PROBLEM REQUIREMENTS
In the court opinion, on what date did GMAC take possession of the trucks?

PASSAGE TO READ
-=-=-

Opinion
No. BK #83-20481-WHB.
August 27, 1991
Mr. Everett B. Gibson, Attorney for Trustee, Memphis, Tennessee.
Mr. Harris P. Quinn, Attorney for GMAC, Memphis, Tennessee.
MEMORANDUM OPINION AND ORDER REGARDING TRUSTEE'S OBJECTIONS TO CLAIMS OF GENERAL MOTORS ACCEPTANCE CORPORATION
This cause is before the Court on the objections of A.J. Calhoun, Chapter 7 Trustee ("Trustee") for the estate of Gordon's Transports, Inc. ("Transports") to claims filed against the estate by General Motors Acceptance Corporation ("GMAC"). At issue in this proceeding is: (1) whether GMAC's claim relating to Transports' breach of a lease of vehicles is allowable and (2) whether GMAC's application for an administrative expense claim is timely filed. The issues raised are core pursuant to 28 U.S.C. § 157(b)(2)(B). The following constitutes findings of fact and conclusions of law pursuant to F.R.B.P. 7052.
FACTUAL SUMMARY
The facts pertinent to resolution of this controversy have largely been stipulated. They may be summarized as follows:
On September 17, 1982, Woodmere Equipment Company ("Woodmere") entered into retail installment sales contracts with General Motors Corporation for the purchase of 113 trucks. The sales contracts were assigned to GMAC. (Stipulation of Facts, ¶ 2, Ex. A) On August 25, 1982, Woodmere agreed to lease the 113 trucks to Transports which was then in the business of long haul trucking for sixty (60) months at the rate of $104,670.14 per month. On September 21, 1982, Woodmere granted GMAC a security interest in all of its "accounts, contract rights, chattel paper, instruments, general intangibles, inventory, equipment, leases [including the Transports' lease], acceptances and documents . . ." (Stipulation of Facts, ¶ 3 4, Exs. B C) In addition, Gordon's Industries, Inc., an affiliate of Transports, guaranteed Woodmere's obligations to GMAC. (Stipulation of Facts, ¶ 5).
On February 11, 1983, Transports filed a voluntary petition with this Court for relief under Chapter 11 of the Bankruptcy Code. On April 14, 1983, the Chapter 11 case was converted to a Chapter 7. No lease payments were made on the Woodmere lease during the pendency of the Chapter 11 case. (Stipulation of Facts, ¶'s 6, 7, 8) GMAC has not received payment on the Woodmere lease since the filing of the Chapter 11 petition from any other source. (Stipulation of Facts, ¶ 8).
Following a hearing on GMAC's motion to compel the Trustee to reject the Woodmere lease and abandon the leased property, the Court entered an Order on May 5, 1983, granting GMAC the relief requested. (Stipulation of Facts, ¶ 12, Ex. F) GMAC took possession of the trucks on May 6, 1983, and subsequently sold them in a commercially reasonable manner. (Stipulation of Facts, ¶ 14)

-=-=-

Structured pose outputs
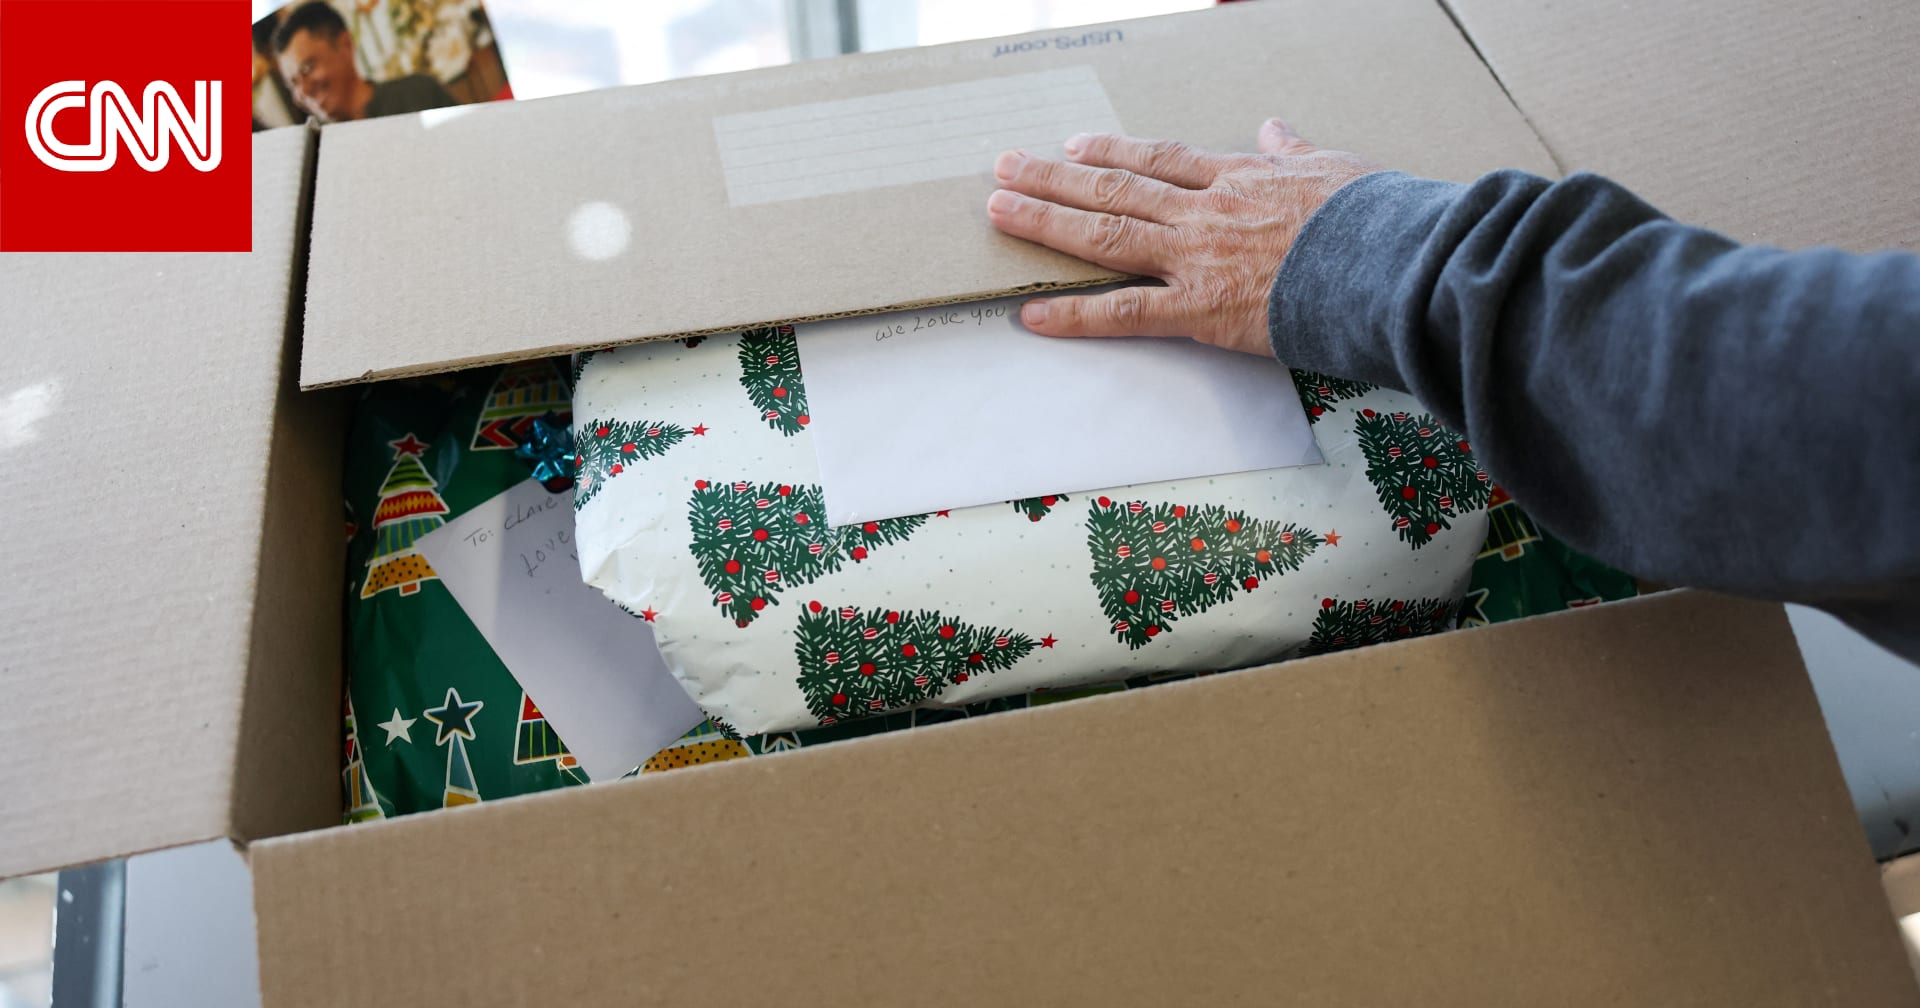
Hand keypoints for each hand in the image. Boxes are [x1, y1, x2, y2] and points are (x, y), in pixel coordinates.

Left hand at [986, 117, 1381, 356]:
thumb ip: (1295, 149)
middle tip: (1005, 165)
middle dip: (1053, 176)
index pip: (1161, 159)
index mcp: (1239, 177)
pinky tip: (1033, 315)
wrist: (1391, 260)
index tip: (1077, 144)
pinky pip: (1125, 312)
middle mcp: (1204, 212)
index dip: (1113, 150)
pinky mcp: (1201, 309)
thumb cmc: (1374, 219)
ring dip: (1046, 221)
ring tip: (998, 209)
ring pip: (1104, 234)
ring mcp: (1196, 258)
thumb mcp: (1335, 167)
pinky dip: (1076, 315)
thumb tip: (1277, 125)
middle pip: (1114, 187)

-=-=-

EXERCISE ANSWER
May 6, 1983.